* **Requirement**: Scan the listing below. Return every line containing the string "tableau".

* **Listed records**:
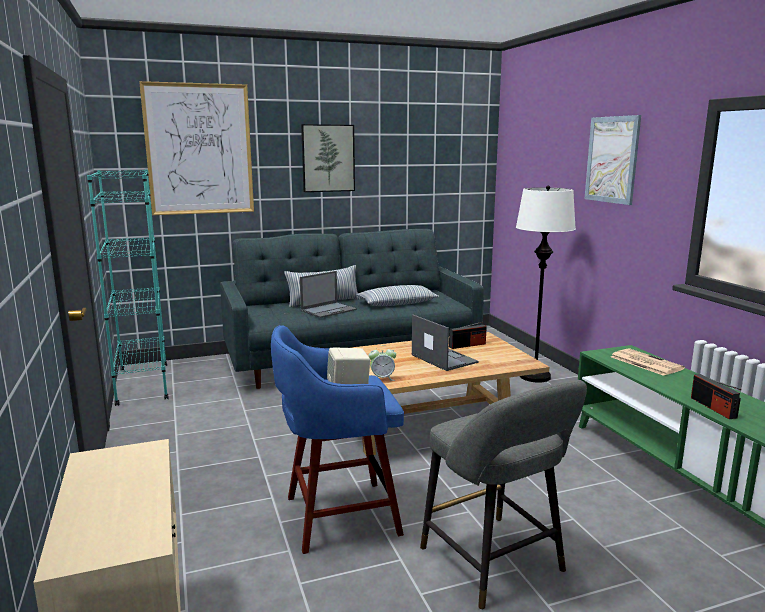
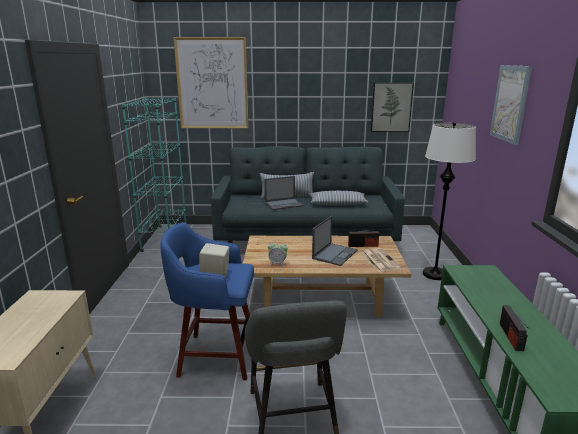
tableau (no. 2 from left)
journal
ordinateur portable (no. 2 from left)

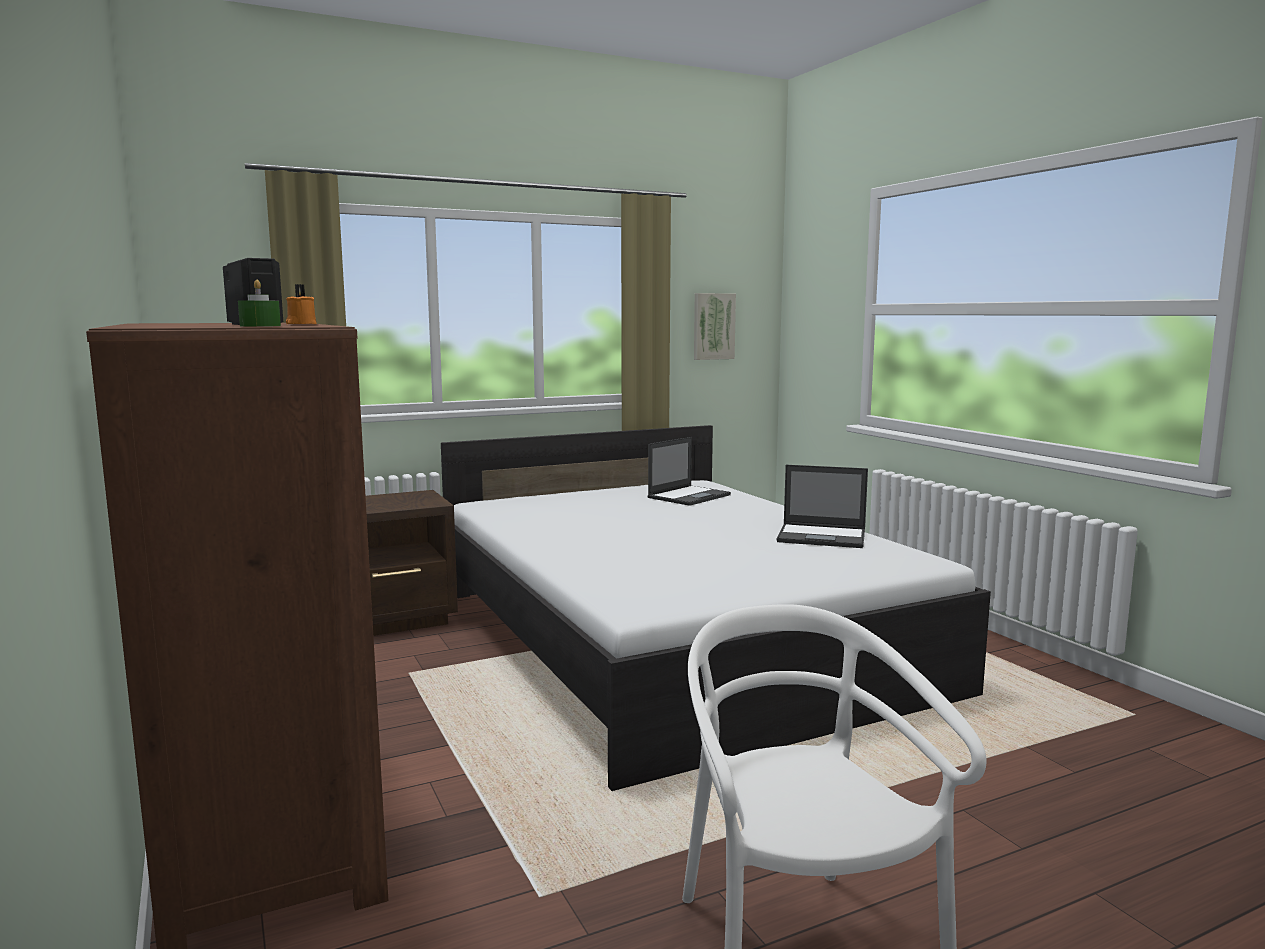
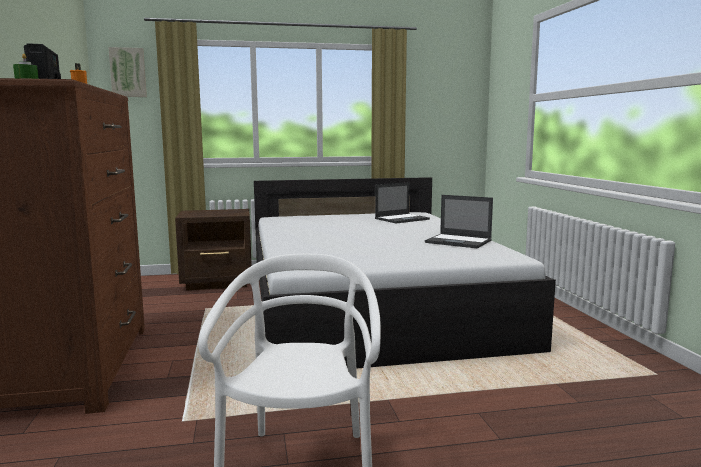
tableau

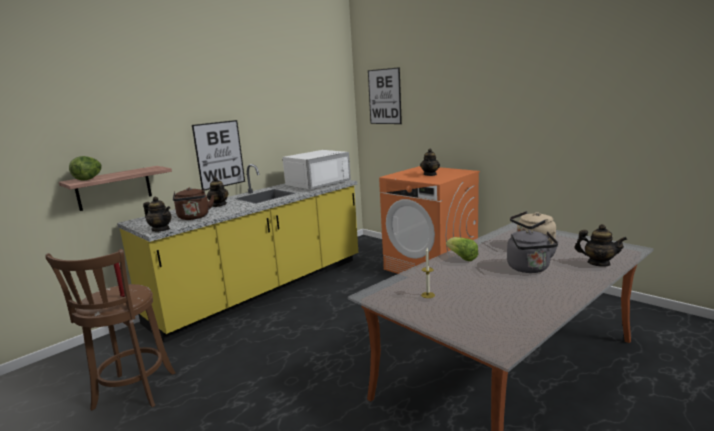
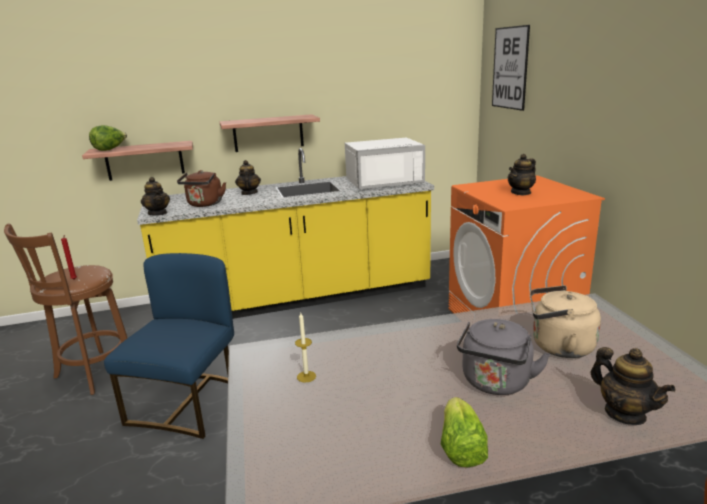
chaise (bleu)
laitue (no. 2 from left)
étagère (no. 2 from left)

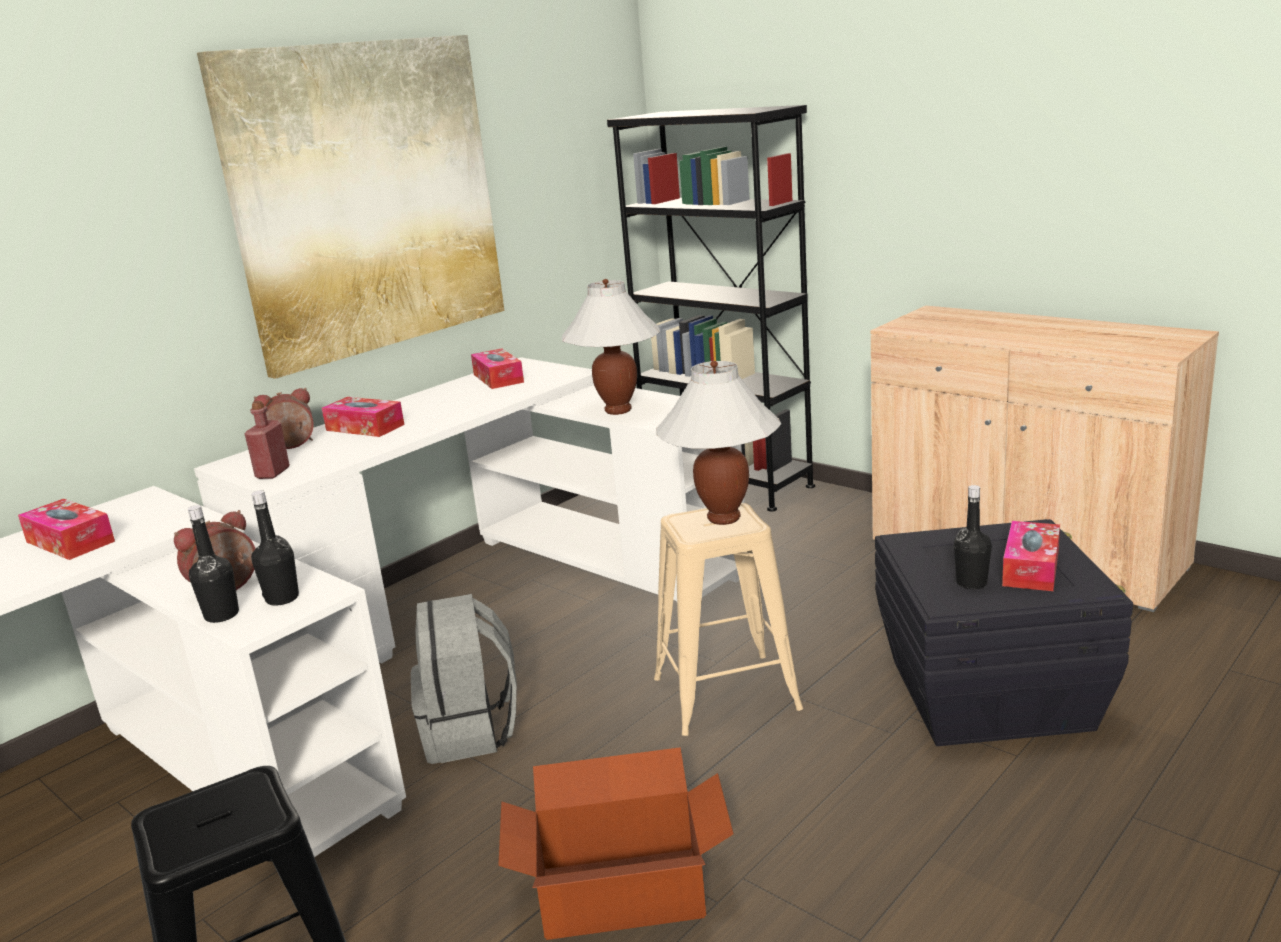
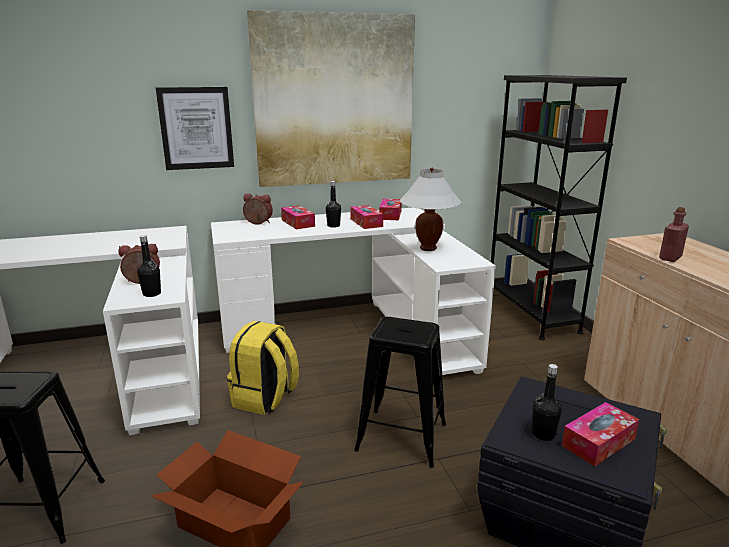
lampe de table (blanc) (no. 2 from left in the first image)
tableau (no. 1 from left)
boîte à mouchoirs (no. 2 from left)
bouteille (noir) (no. 2 from left)
bouteille (rouge)
sac à dos (jaune)
tabouret (noir) (no. 2 from left)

* **Solution for this task**:
tableau (no. 2 from left)
tableau
tableau (no. 1 from left)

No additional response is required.